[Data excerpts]
==*==

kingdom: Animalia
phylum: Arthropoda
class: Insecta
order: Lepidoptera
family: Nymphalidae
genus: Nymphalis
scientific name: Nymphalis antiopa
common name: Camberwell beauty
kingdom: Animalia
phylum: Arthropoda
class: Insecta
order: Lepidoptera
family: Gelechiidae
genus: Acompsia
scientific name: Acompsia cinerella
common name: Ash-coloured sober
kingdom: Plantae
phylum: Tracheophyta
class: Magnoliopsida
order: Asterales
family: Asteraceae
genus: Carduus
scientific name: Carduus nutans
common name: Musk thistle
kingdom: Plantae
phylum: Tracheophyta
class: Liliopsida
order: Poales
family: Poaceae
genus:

==*==

Find each of the rows above that contains the string "common" and copy those rows. Match case exactly.

• [Result for this exercise]
common name: Camberwell beauty
common name: Ash-coloured sober
common name: Musk thistle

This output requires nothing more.